— Description of the task —
Would you repeat the entries below word for word and omit the pictures?

— Source material —
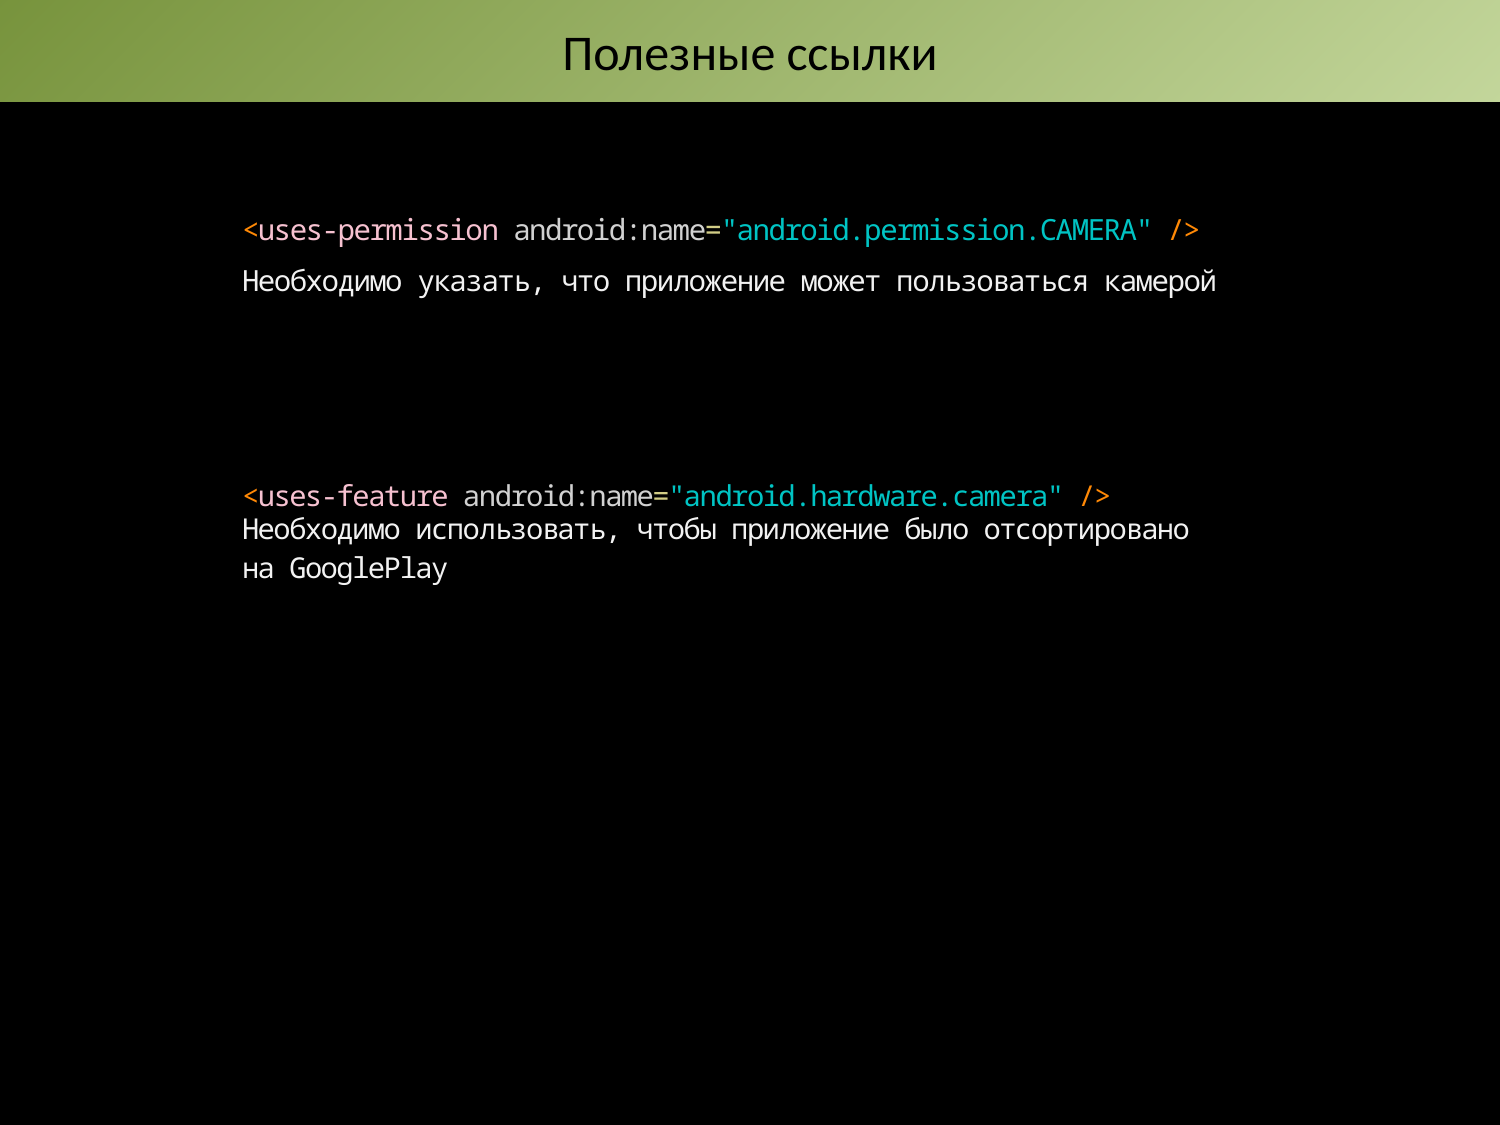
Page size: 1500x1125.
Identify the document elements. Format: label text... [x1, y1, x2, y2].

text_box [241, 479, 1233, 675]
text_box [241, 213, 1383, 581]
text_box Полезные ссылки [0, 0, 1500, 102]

— Answer to this task —
Page size: 1500x1125.
Identify the document elements. Format: label text... [x1, y1, x2, y2].

text_box [241, 479, 1233, 675]
text_box [241, 213, 1383, 581]
text_box Полезные ссылки [0, 0, 1500, 102]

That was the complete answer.